Some might say that such conclusions are unfair in the midst of the pandemic.  Not so.  The effect of the pandemic has been to cut economic activity to a depression-like level, and the effect of an economic slow-down has always been to shrink the trade deficit, not grow it.  That makes the enormous deficit in manufactured goods in July even more troubling.

Speaking of the pandemic, at least people are beginning to realize that being dependent on foreign suppliers for critical goods like ventilators and face masks is a threat to national security.  It’d be nice if that realization extended to other products that would just as easily be cut off during war time.  Better yet, wouldn’t it be nice if people realized that an economy that needs to stand on agriculture, construction, manufacturing and services is hollowed out and unstable if one of those legs is gone?

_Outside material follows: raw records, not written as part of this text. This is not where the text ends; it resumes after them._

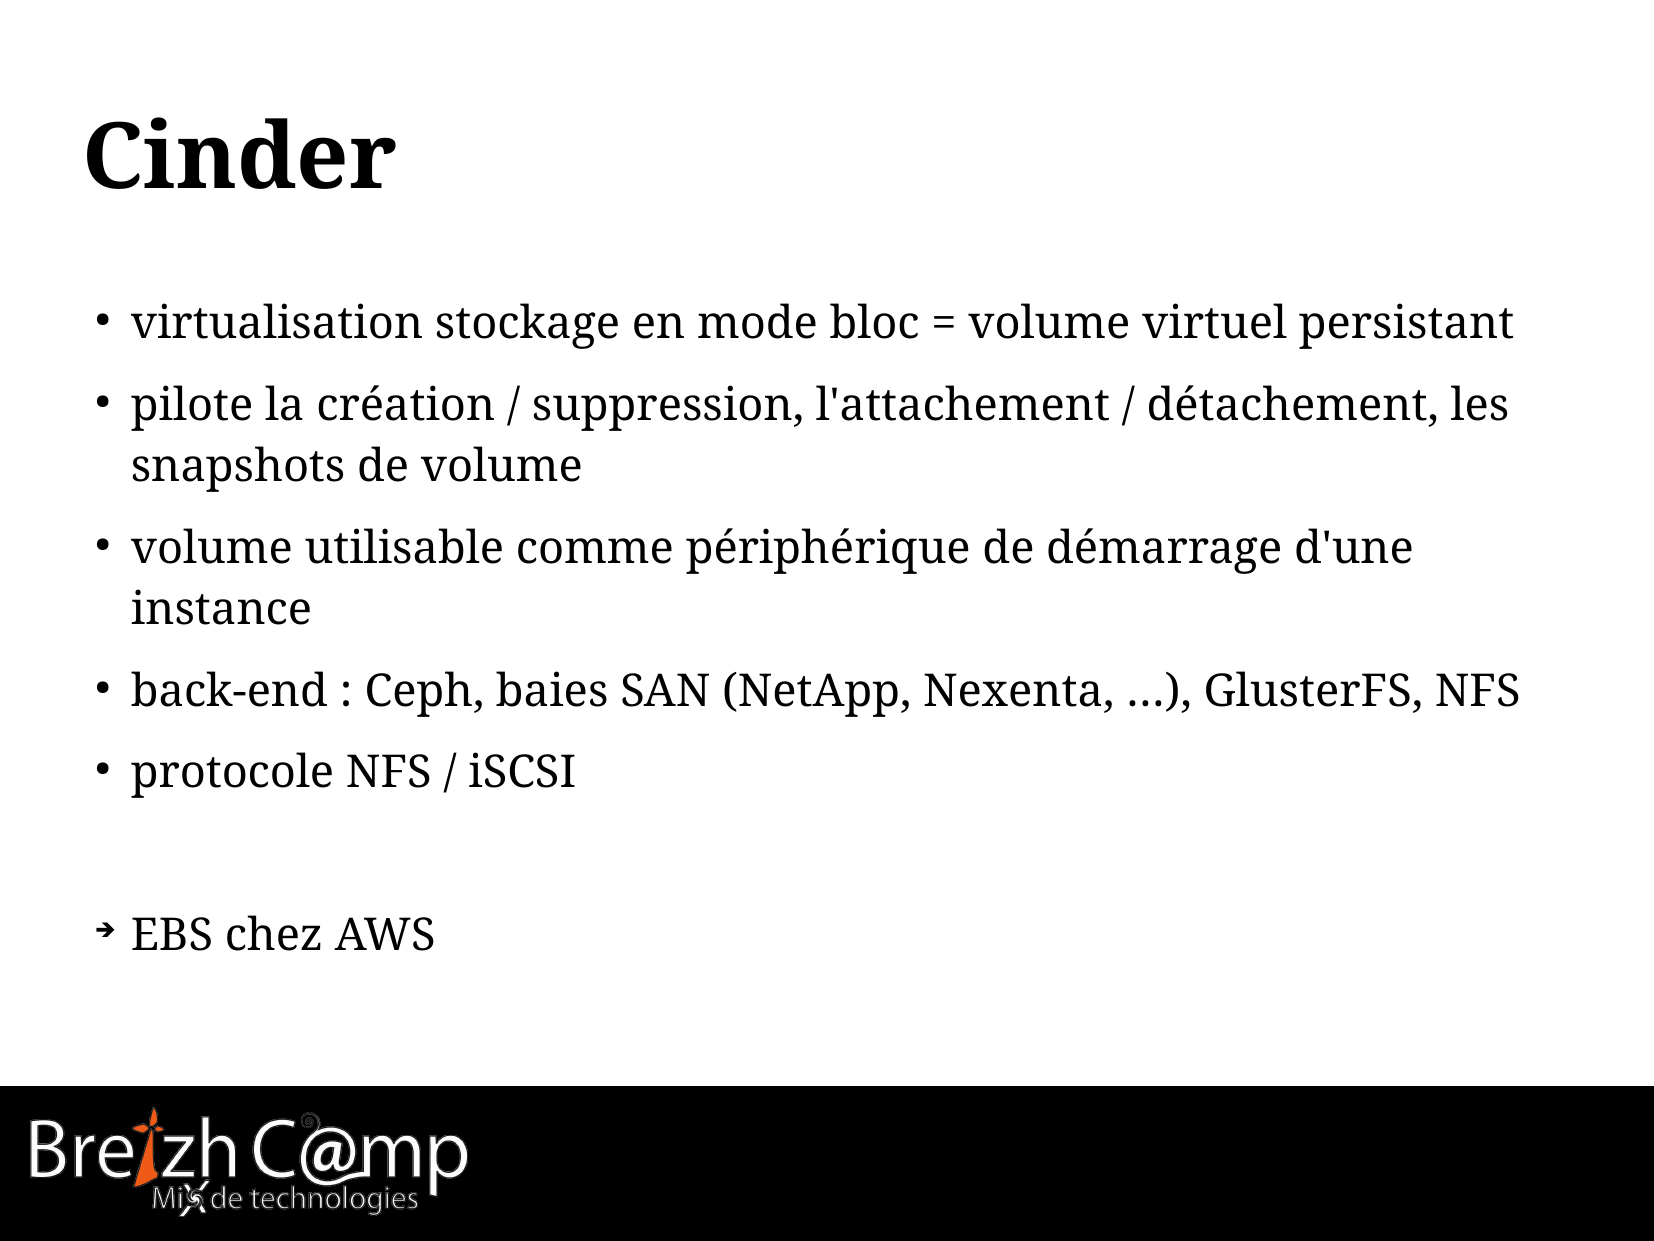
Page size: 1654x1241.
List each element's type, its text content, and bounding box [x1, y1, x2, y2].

picture [30, 1107, 468, 1217]
title Cinder [82, 49, 1571, 257]
list virtualisation stockage en mode bloc = volume virtuel persistant pilote la création / suppression, l'attachement / détachement, les snapshots de volume volume utilisable comme périphérique de démarrage d'une instance back-end : Ceph, baies SAN (NetApp, Nexenta, …), GlusterFS, NFS protocole NFS / iSCSI EBS chez AWS [82, 290, 1538, 1010]
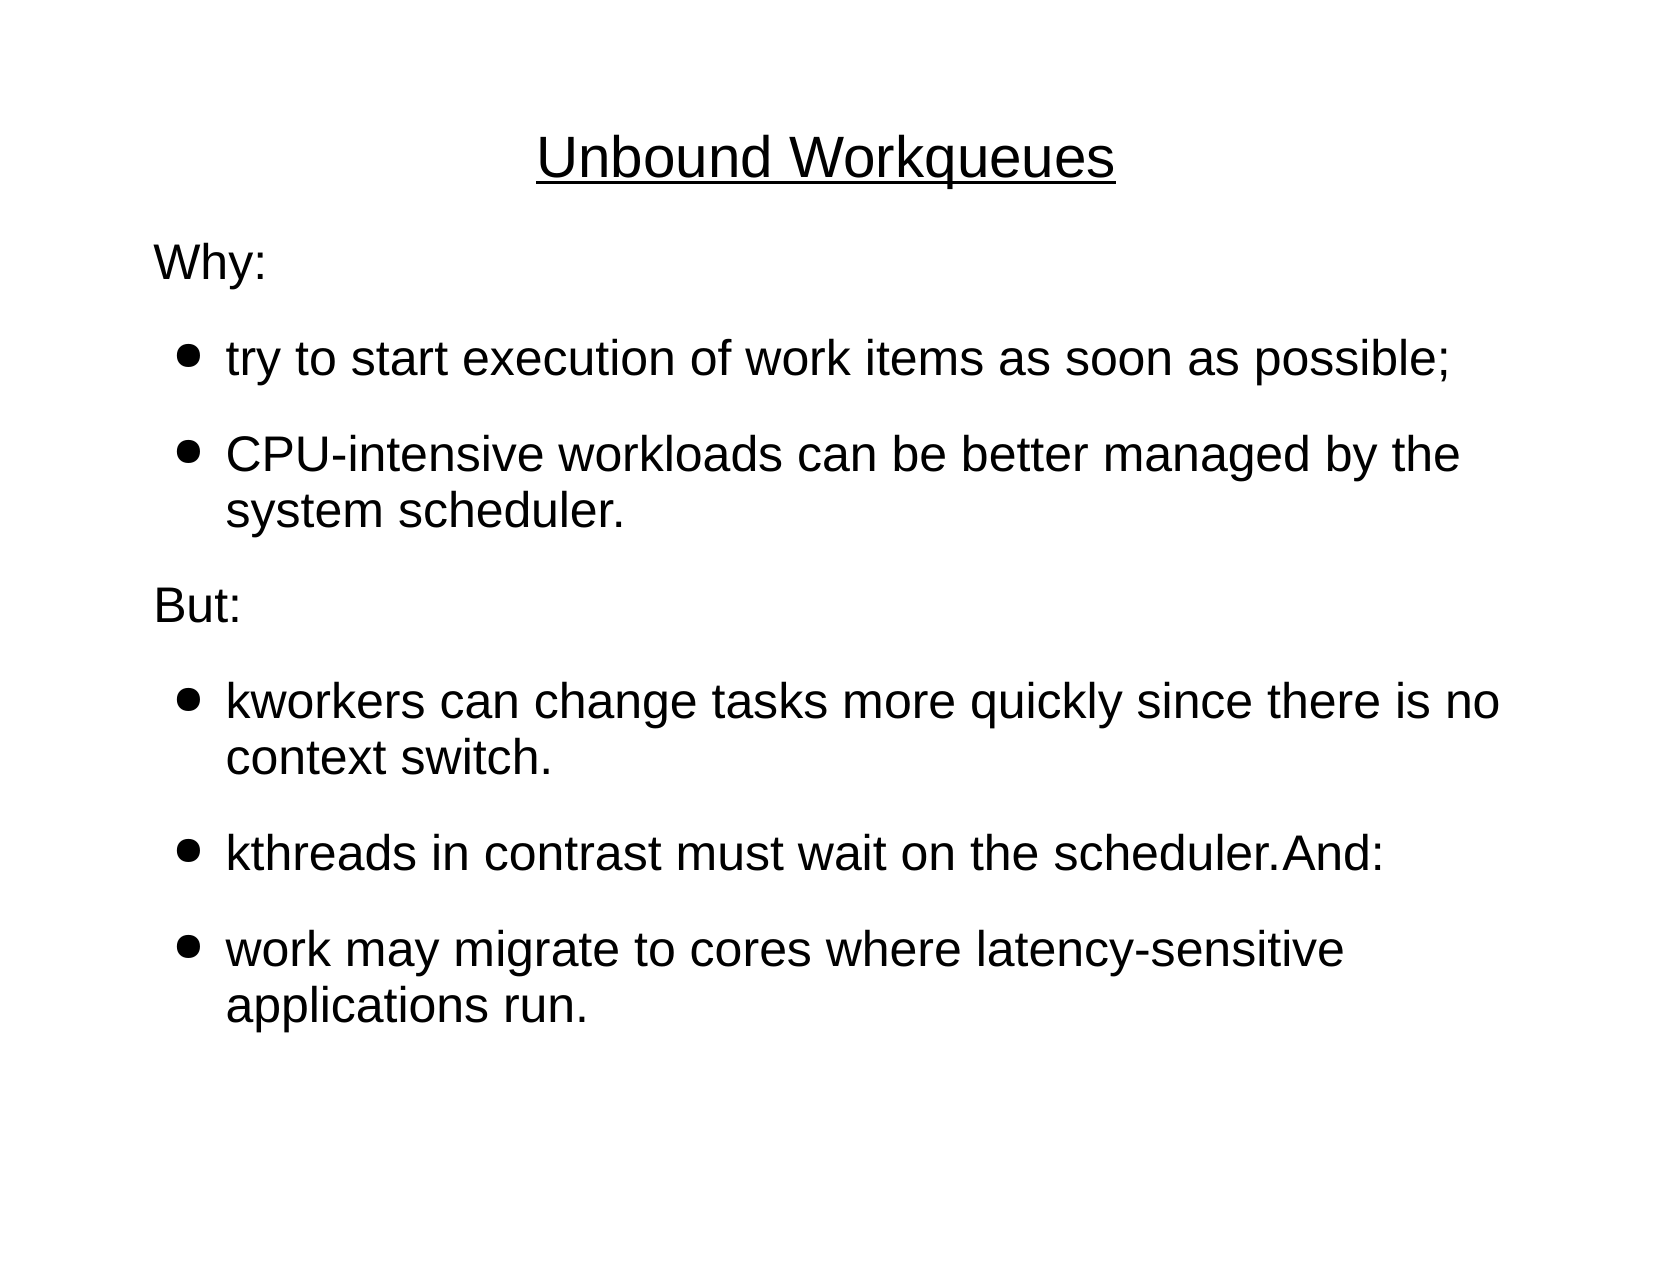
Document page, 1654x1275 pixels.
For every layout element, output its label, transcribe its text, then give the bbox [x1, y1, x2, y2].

list Why: try to start execution of work items as soon as possible; CPU-intensive workloads can be better managed by the system scheduler. But: kworkers can change tasks more quickly since there is no context switch. kthreads in contrast must wait on the scheduler.And: work may migrate to cores where latency-sensitive applications run. [82, 234, 1571, 1033]
title Unbound Workqueues [82, 50, 1571, 234]
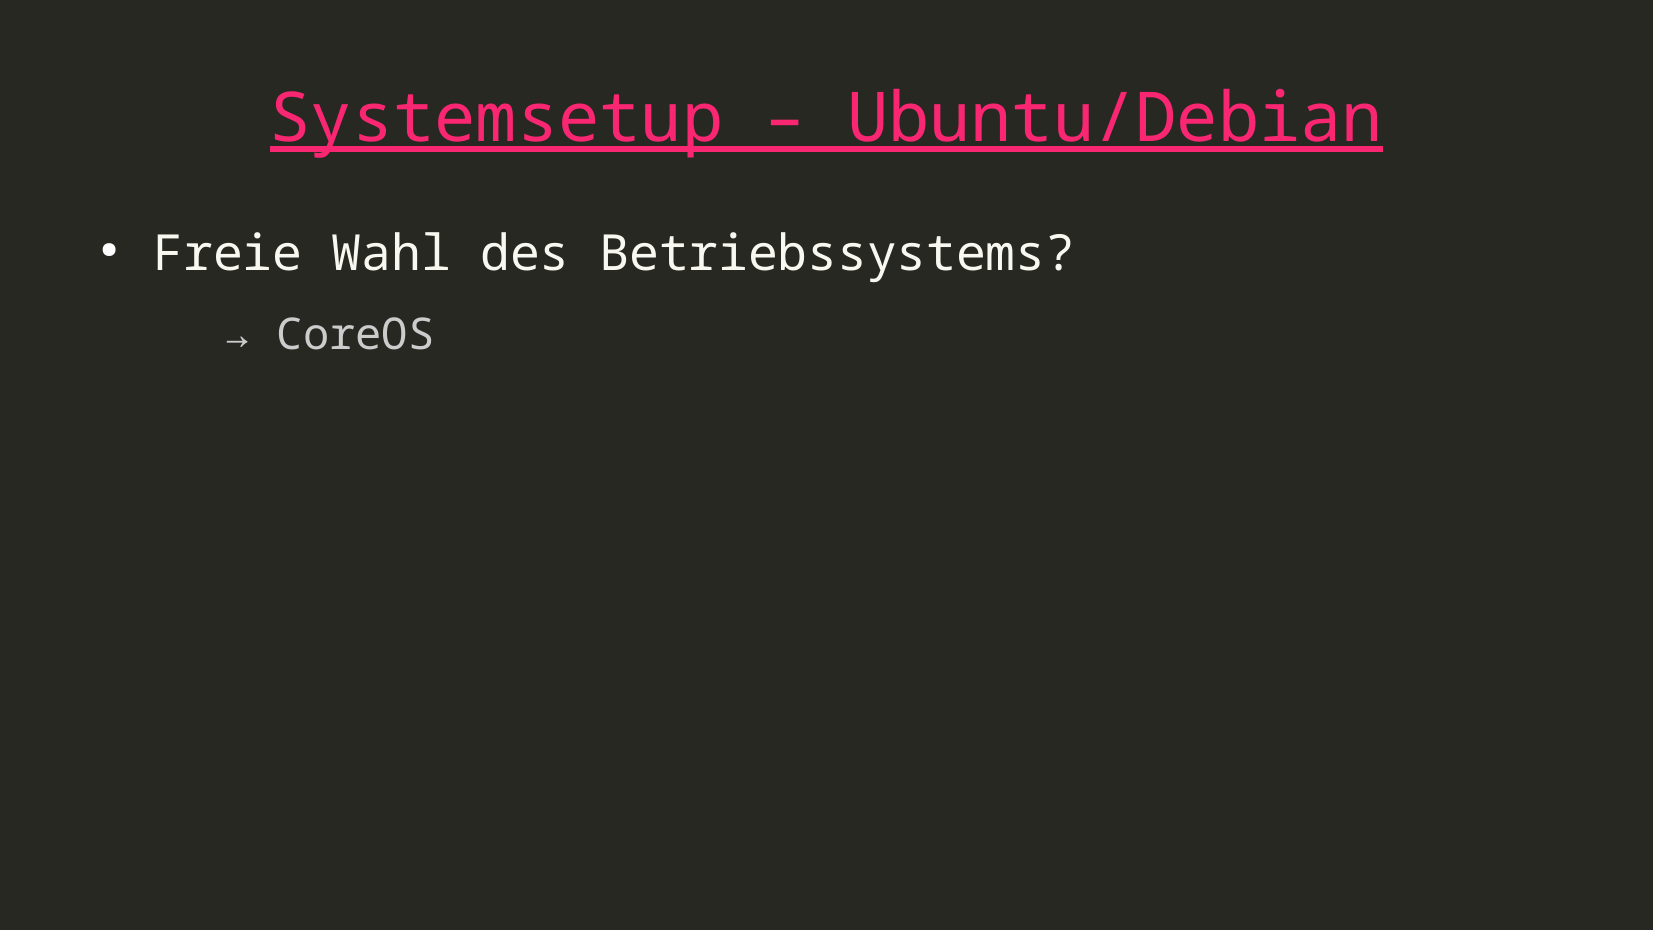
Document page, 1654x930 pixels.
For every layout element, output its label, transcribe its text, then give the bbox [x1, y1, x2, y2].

list Freie Wahl des Betriebssystems? → CoreOS [82, 217, 1571, 811]
title Systemsetup – Ubuntu/Debian [82, 36, 1571, 193]
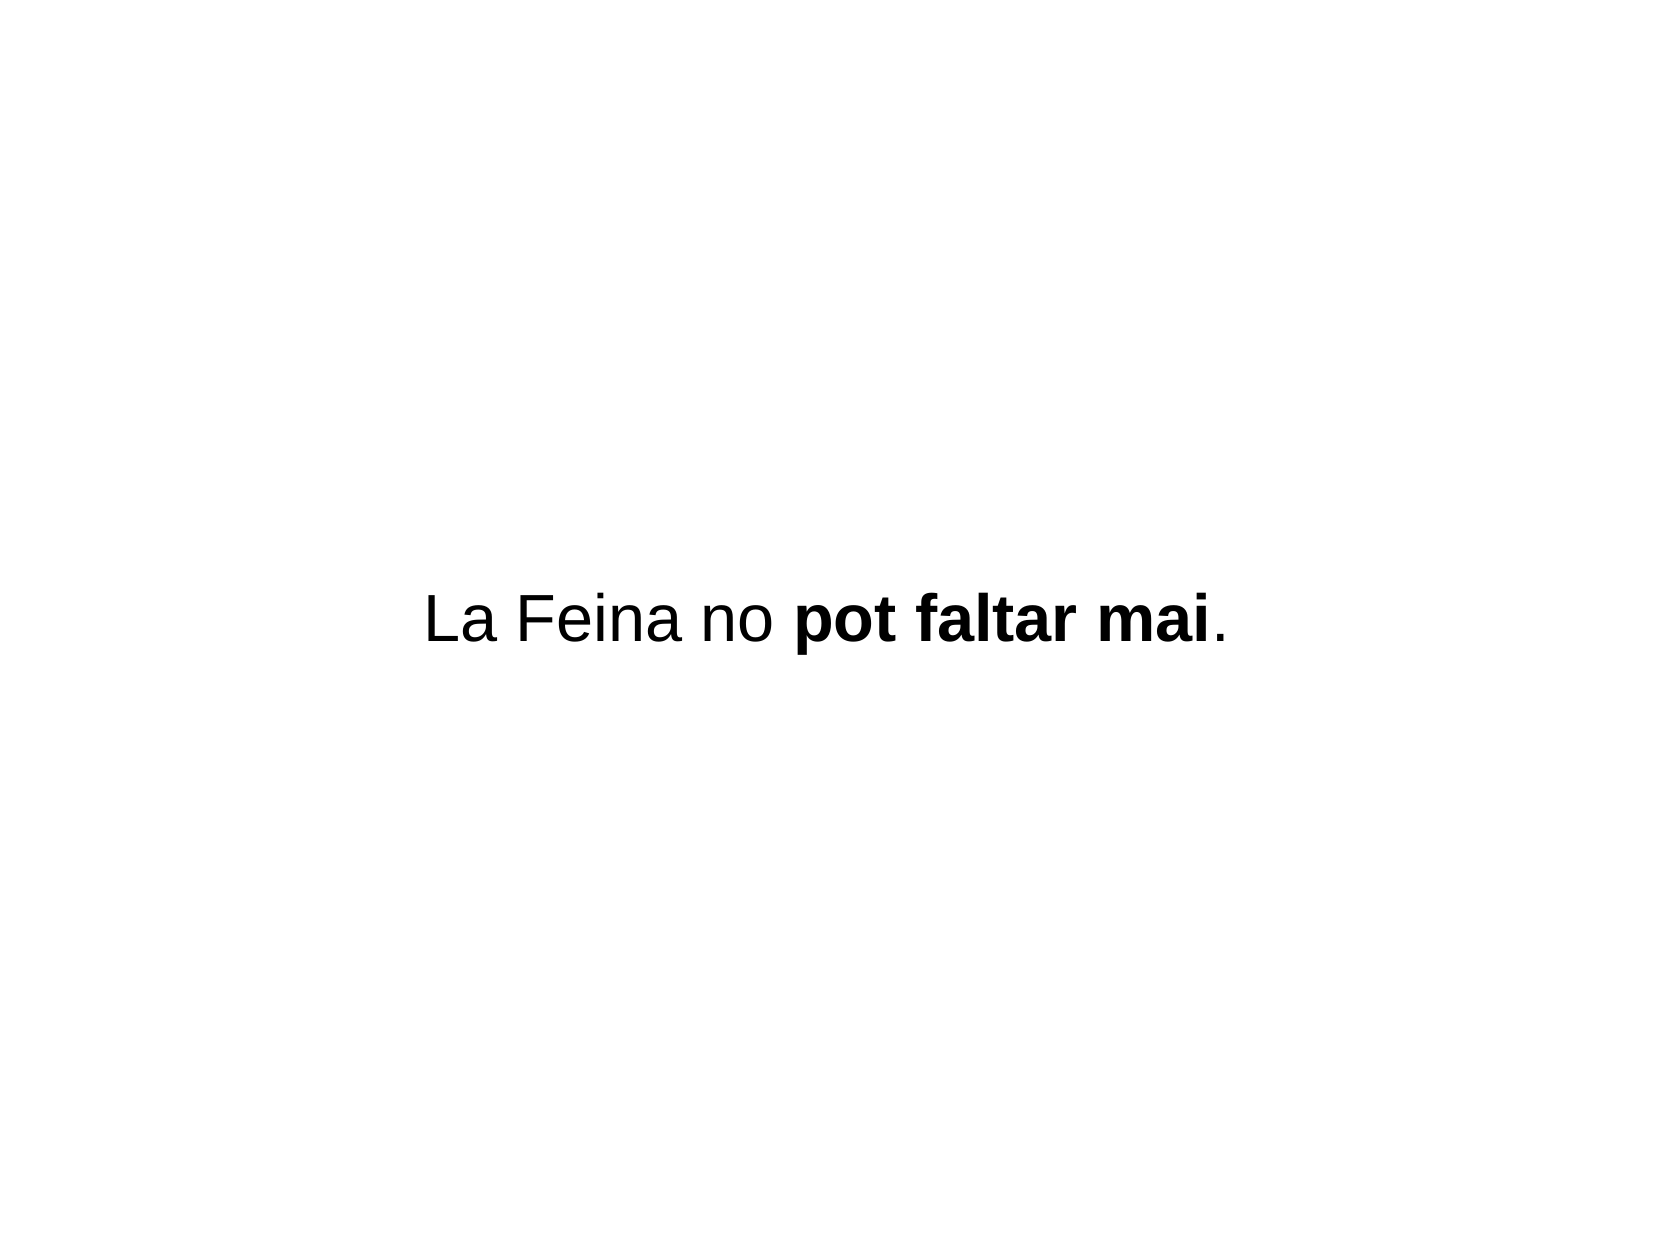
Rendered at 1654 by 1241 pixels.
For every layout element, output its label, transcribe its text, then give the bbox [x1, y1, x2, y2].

subtitle La Feina no pot faltar mai. [82, 138, 1571, 1099]
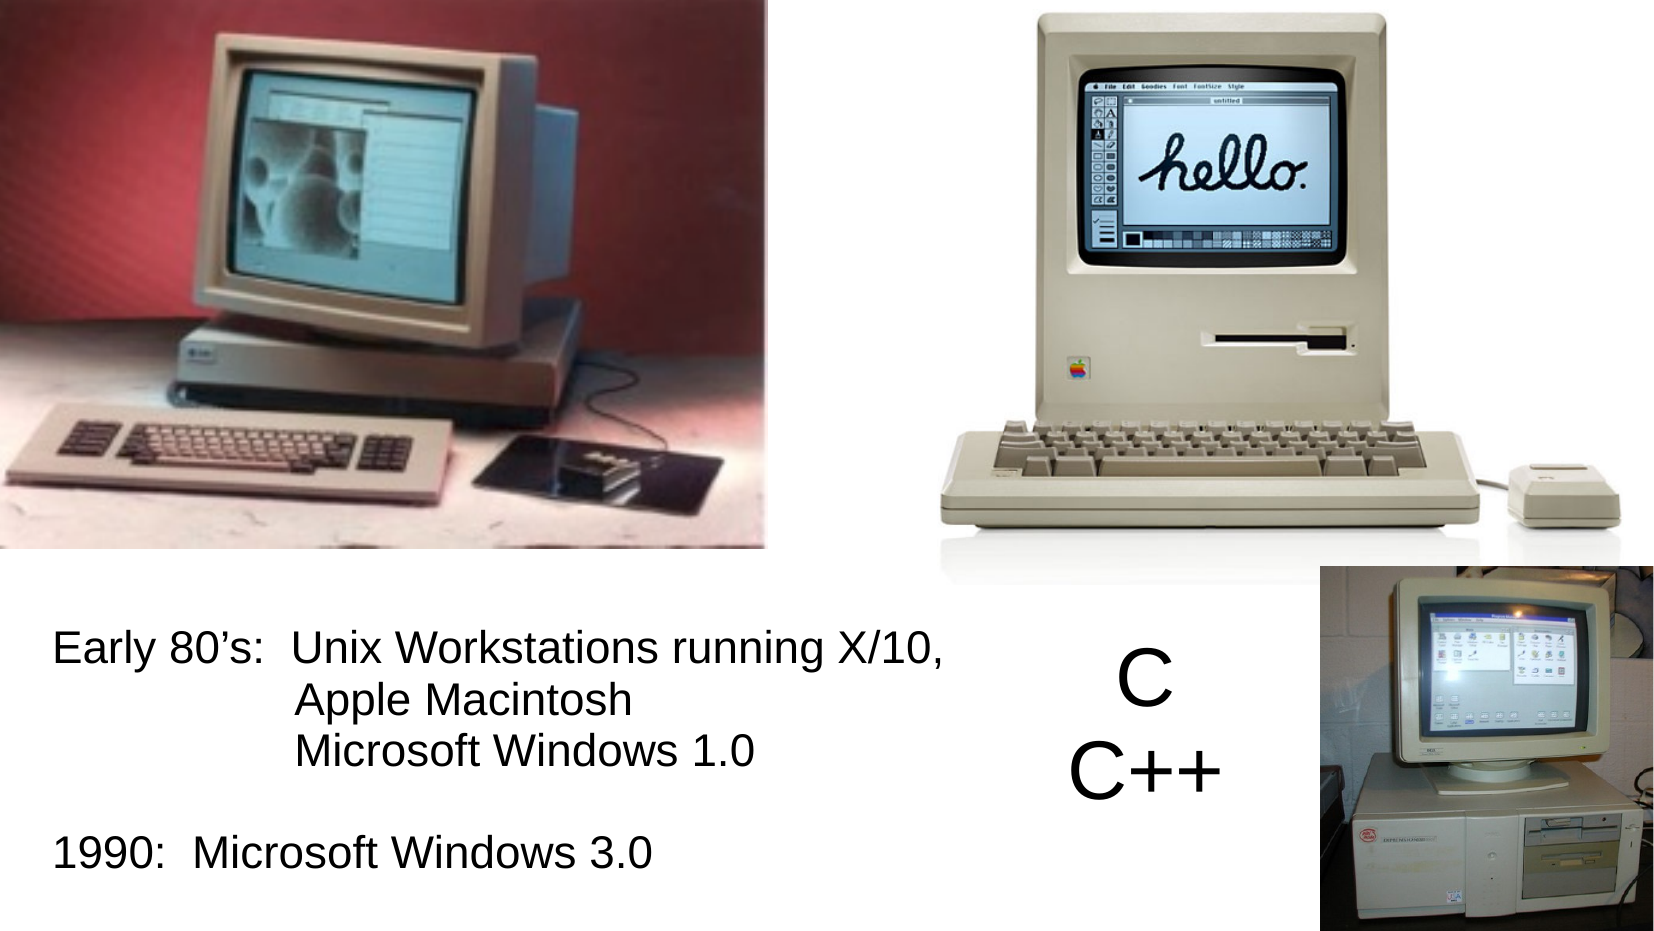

I don’t doubt Trump’s desire to truly “make America great again” by bringing back our manufacturing sector.  But he sees himself as a “deal-maker” and believes he can deal his way out of the trade deficit.  That’s where the problem lies.  For America, at least, there’s no such thing as a good trade deal.  I defy anyone to identify a single trade deal that has ever left America with anything but a growing trade deficit.

And forget about “free trade.”  That centuries-old concept is about as relevant to today’s trade environment as theories about a flat earth and how the sun rotates around it.  Today, trade is war – a war for increasingly scarce jobs in an ever more over-populated world.  Unlike America, the rest of the world understand this.  They know that what they really need is access to America’s market so that they can keep their bloated populations employed manufacturing goods for export.  Americans don’t have a clue.  They think it’s about lower price and more choice.

Had Trump simply applied tariffs everywhere where America was suffering a big trade deficit in manufactured goods, manufacturers would have come running back like refugees fleeing a war.  Instead of improving incrementally, our economy would have exploded.  Manufacturers would have eagerly snapped up any workers who lost their jobs to closures of restaurants, bars, gyms, movie theaters, etc. during the pandemic.  Trump’s re-election would be a foregone conclusion.  Instead, he’s going to be lucky to win.  Forget about the pandemic.  It’s his failure to make progress on truly making America great again that has left him vulnerable.

Don’t interpret this post as an endorsement of Biden.  It’s reported in the news today that Trump has criticized Biden as a “globalist.”  He’s not wrong.  But it’s not just Biden.  Until Trump came along, every politician, Democrat and Republican alike, were and still are globalists.  I’d vote for Biden in a heartbeat if he vowed to use tariffs to restore a balance of trade, but he won’t.  Though the results under Trump have been disappointing, things could and would be much worse under virtually anyone else, at least until more American politicians are willing to engage in the trade war that they don’t even acknowledge today.